**What to work on:** From the entries below, please output exactly the lines starting at the one containing "X00075Y00962D03*" and ending at the one containing "X0027Y00937D03*", both included.

(Electronics engineering source data)

• • •

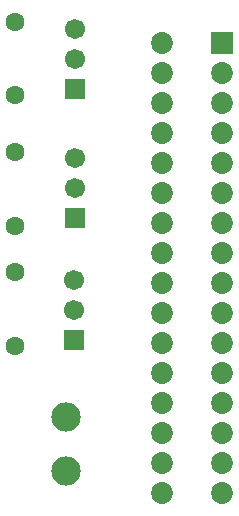
<source format=gbs>
%FSTAX23Y23*%
%MOIN*%
%SFA1B1*%

%IPPOS*%
%ADD23C,0.063000*%
%ADD24C,0.073000*%
%ADD25R,0.073000X0.073000*%
%ADD26C,0.067000*%
%ADD27R,0.067000X0.067000*%
%ADD28C,0.098000*%
%LNspinn5power-1*%
%LPD*%
G54D23*
X00075Y00962D03*
Y00717D03*
Y01362D03*
Y01117D03*
Y01552D03*
Y01797D03*
G54D24*
X00765Y00727D03*
Y01027D03*
Y01327D03*
Y01627D03*
Y00527D03*
Y00427D03*
Y00327D03*
Y00227D03*
X00565Y00527D03*
Y00427D03*
Y00327D03*
Y00227D03*
X00765Y00627D03*
Y00827D03*
Y00927D03*
Y01127D03*
Y01227D03*
Y01427D03*
Y01527D03*
X00565Y00627D03*
Y00827D03*
Y00927D03*
Y01127D03*
Y01227D03*
Y01427D03*
Y01527D03*
Y01727D03*
Y00727D03*
Y01027D03*
Y01327D03*
Y01627D03*
G54D25*
X00765Y01727D03*
G54D26*
X0027Y00937D03*
Y00837D03*
X00275Y01342D03*
Y01242D03*
Y01672D03*
Y01772D03*
G54D27*
X0027Y00737D03*
X00275Y01142D03*
Y01572D03*
G54D28*
X00245Y003D03*
Y0048D03*
M02*
</source>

• • •

**Answer area:**
X00075Y00962D03*
Y00717D03*
Y01362D03*
Y01117D03*
Y01552D03*
Y01797D03*
G54D24*
X00765Y00727D03*
Y01027D03*
Y01327D03*
Y01627D03*
Y00527D03*
Y00427D03*
Y00327D03*
Y00227D03*
X00565Y00527D03*
Y00427D03*
Y00327D03*
Y00227D03*
X00765Y00627D03*
Y00827D03*
Y00927D03*
Y01127D03*
Y01227D03*
Y01427D03*
Y01527D03*
X00565Y00627D03*
Y00827D03*
Y00927D03*
Y01127D03*
Y01227D03*
Y01427D03*
Y01527D03*
Y01727D03*
Y00727D03*
Y01027D03*
Y01327D03*
Y01627D03*
G54D25*
X00765Y01727D03*
G54D26*
X0027Y00937D03*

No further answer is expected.